Samwell is standing next to a sentinel tree and an undead horse's head pops out of the "darkness" with a blizzard surrounding them, the Other then slides down from its saddle and faces Small Paul before being killed by Sam, who actually closes his eyes for a good part of the encounter.

Will is sitting on top of a sentinel tree instead and observing the Others from a height, in darkness, with them standing silently in the woods with Waymar never even taking notice of them.

I said earlier that we never get a description of what an Other's face looks like, but that is only partially true, Will describes them as "faceless" and looking identical to each other, all looking like "twins to the first" he saw, which is currently dueling Waymar Royce.

So the only descriptor of their heads is that they have blue eyes burning like ice, we don't know if they have hair, ears or a nose, maybe they have a mouth because they are perceived to be speaking to each other by Will.

The burning blue eyes are only perceived by one of the eye witnesses though, who is looking at them from above, with the Others silently and facelessly standing in the woods, with their reflective "delicate armor making them all but invisible". (I couldn't find any legends about the Others noting the colour of their eyes, but Night's King's corpse queen is said to have "blue stars" for eyes instead though, like what Jon establishes for the Wights he encounters). From what I can see, Will is the only witness (eye-witness and legend/tale both) claiming or perceiving them to have burning blue eyes. Tons of witnesses and POVs have described the eyes of Wights, but only one of them has described the eyes of an Other.

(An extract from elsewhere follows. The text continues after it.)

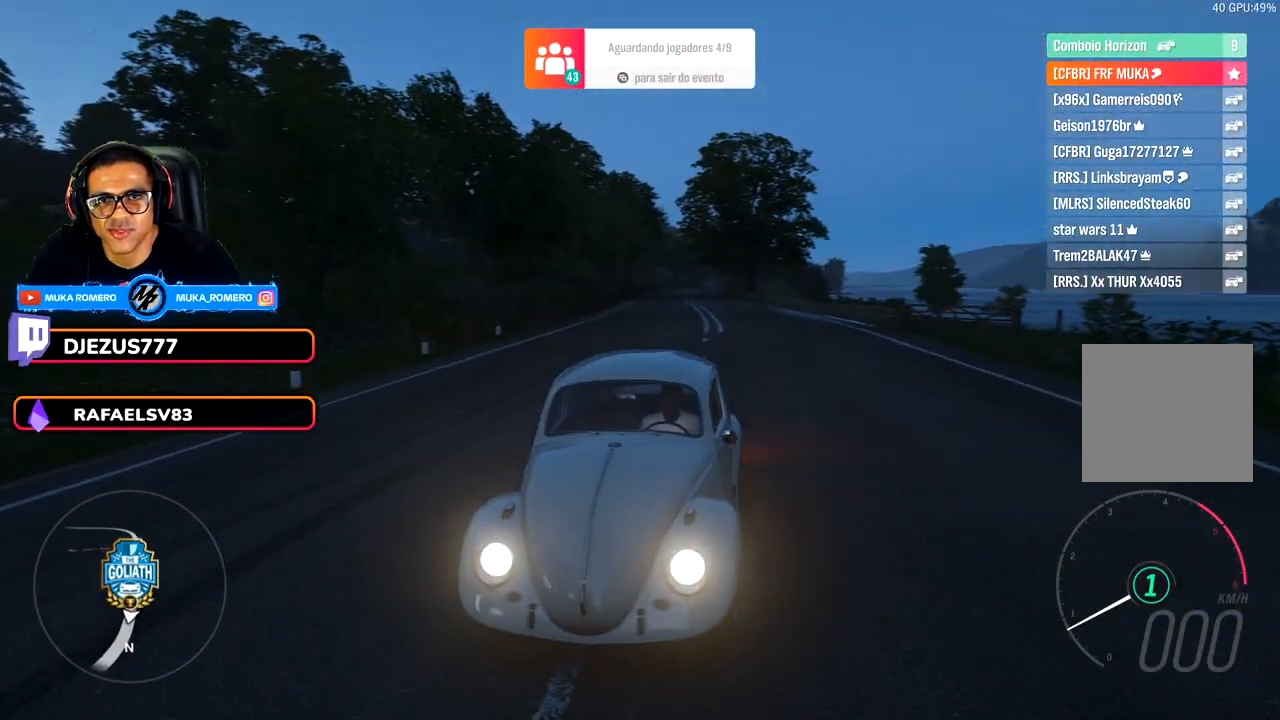
{"buttons": [], "left_stick": "center", "right_stick": "down", "events": []}
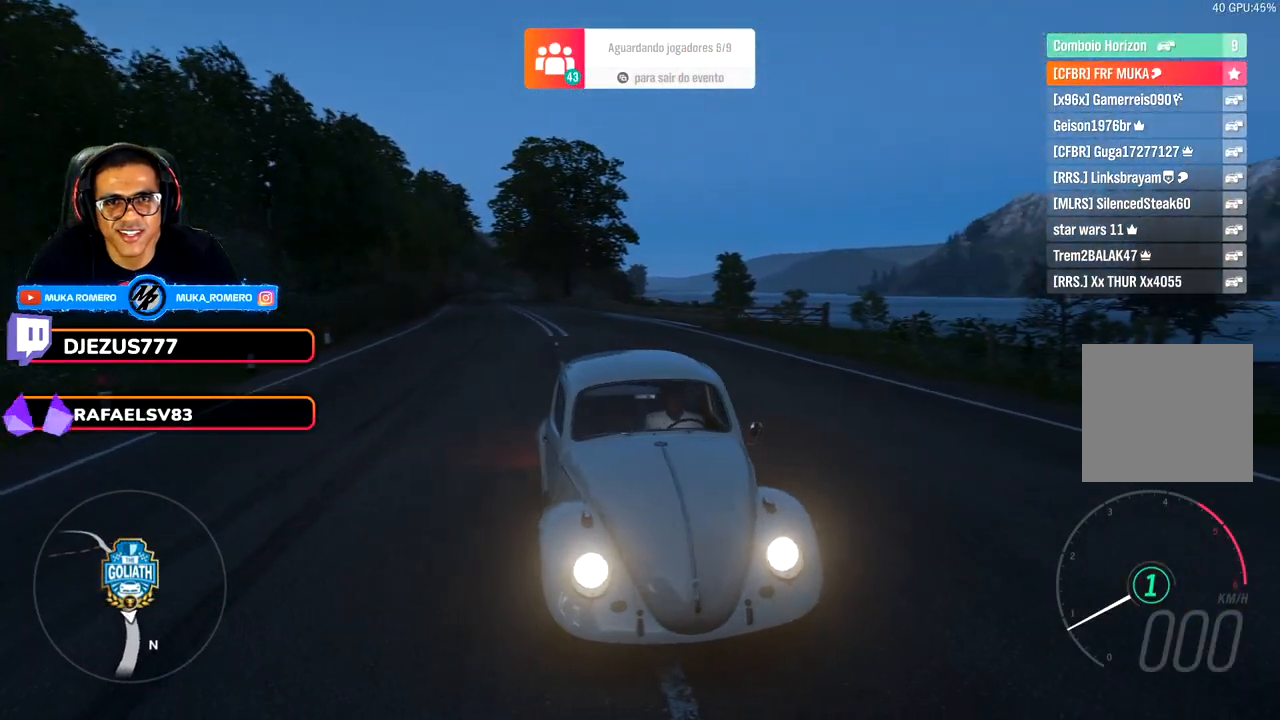
{"buttons": [], "left_stick": "center", "right_stick": "down-left", "events": [[300, "right_stick", "down-left"]]}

The group of Others which looks identical to the first also "emerged silently from the shadows, twins to the first.", so once again they are silent stalkers who either move with, or are one, with the shadows.

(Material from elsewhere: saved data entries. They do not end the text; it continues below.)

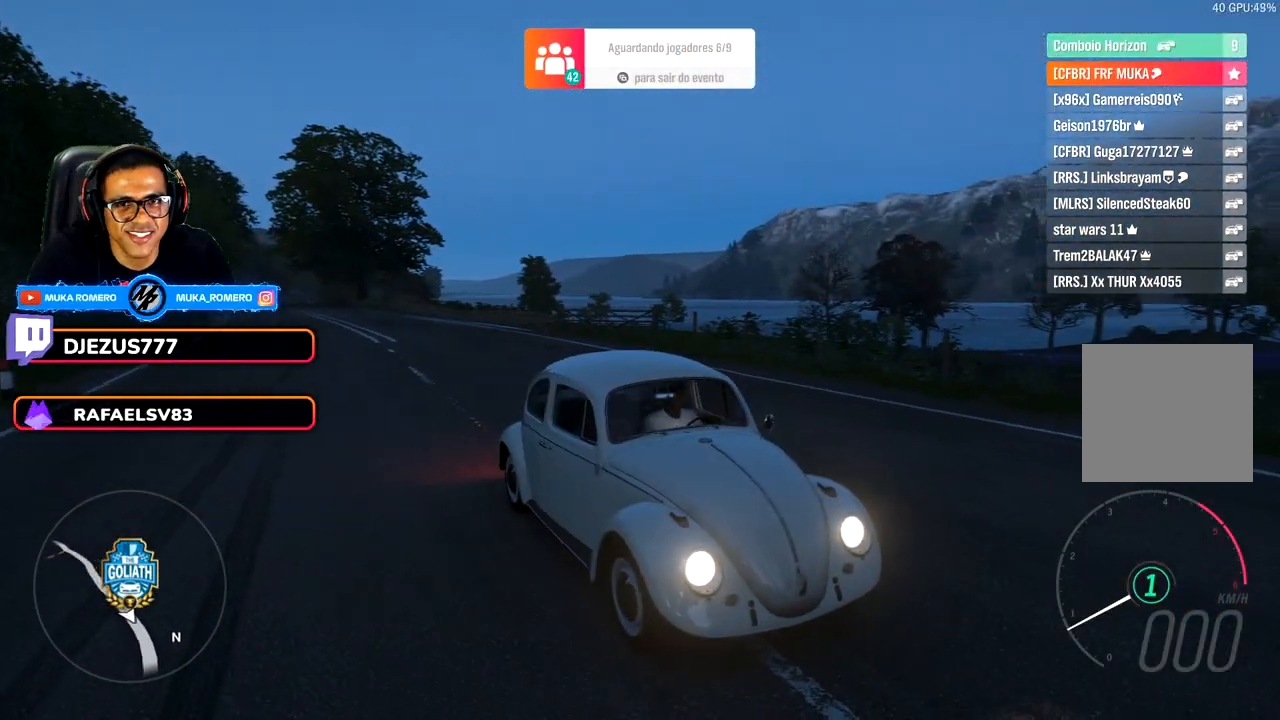
{"buttons": [], "left_stick": "center", "right_stick": "down-left", "events": []}
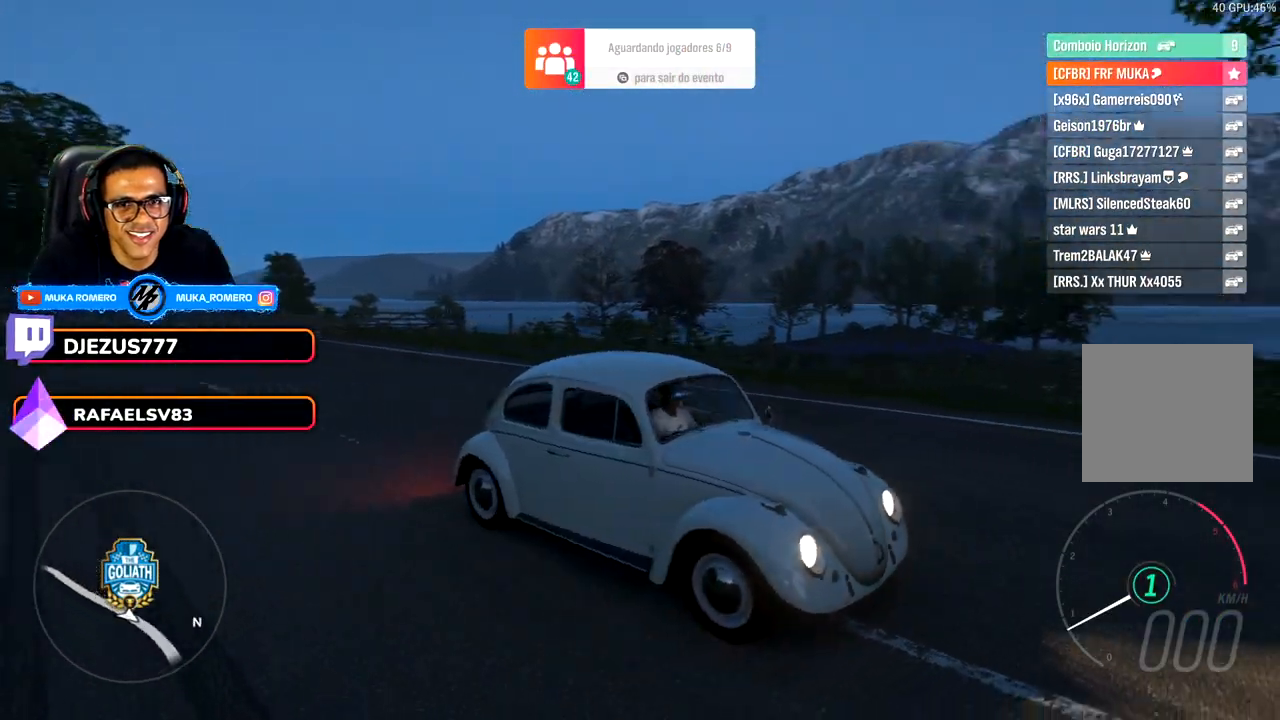
{"buttons": [], "left_stick": "center", "right_stick": "down-left", "events": []}
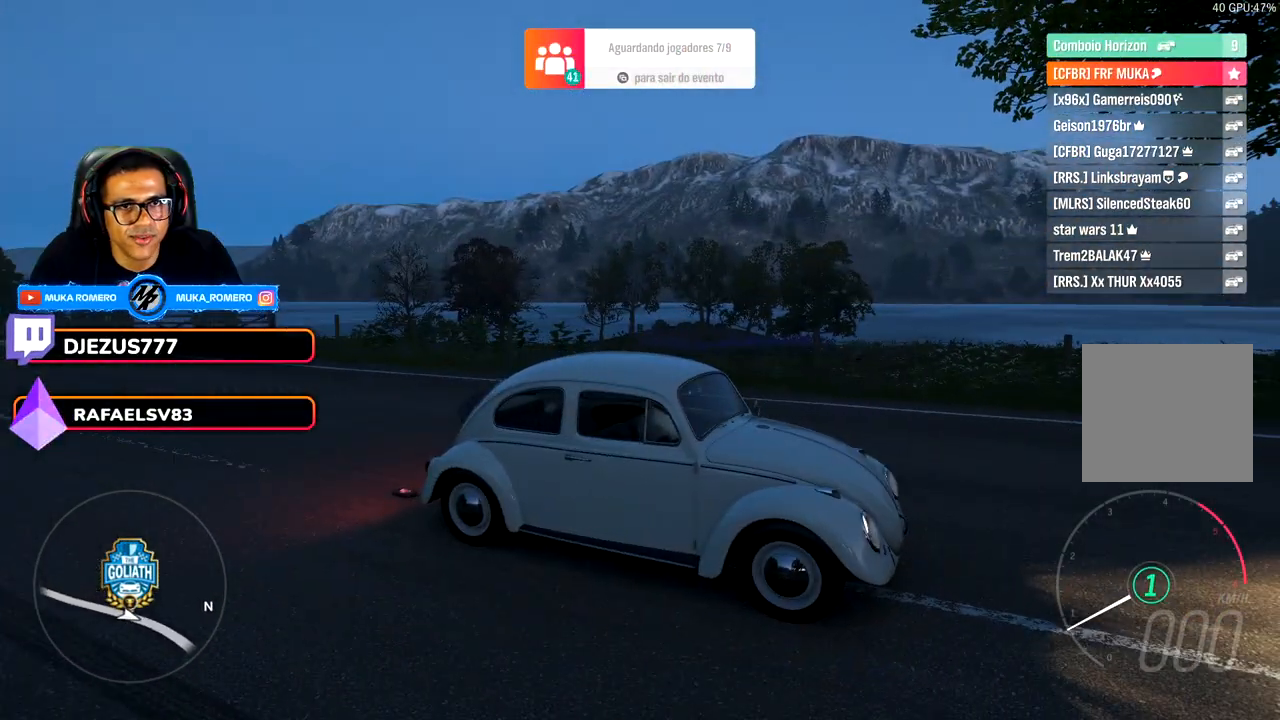
{"buttons": [], "left_stick": "center", "right_stick": "down-left", "events": []}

>Will saw movement from the corner of his eye. Pale shapes gliding through the wood. He turned his head, glimpsed a white shadow in the darkness.
[...]
The Other slid forward on silent feet. In its hand was a longsword like none that Will had ever seen.
[...]
The wights had been slow clumsy things, but the Other was light as snow on the wind. It slid away from Paul’s axe, armor rippling,

They make no sound, leave no footprints and they also don't really move or walk like bipedals usually do, they often "glide" or "slide" around. Almost like they are wraiths or ghosts who don't have real legs and don't leave behind footprints or make a sound while "walking", or a like a shadow wouldn't make a sound while moving around.

>Tormund turned back. “You know nothing. You killed a dead man, aye, I heard. Mance killed a hundred. A man can fight the dead, but when their masters come, when the white mists rise up … how do you fight a mist, crow? Shadows with teeth … air so cold it hurts to breathe, like a knife inside your chest … you do not know, you cannot know … can your sword cut cold?”

They are also described as "white mists" and "Shadows with teeth", which once again suggests that their form is not really a physically manifested one, at least not always, which once again tracks with them leaving behind no footprints.

There are tales (don't know about the main series but in the World of Ice&Fire) that describe the COTF as wearing cloaks made out of leaves that let them basically melt into the woods, so maybe some of the ancient races have some kind of art that lets them traverse their environment by becoming "one with nature" somehow, COTF bleed into the woods and Others bleed into both woods (according to Will) and snow (according to Sam), but this is pure speculation which this thread is not really supposed to be about.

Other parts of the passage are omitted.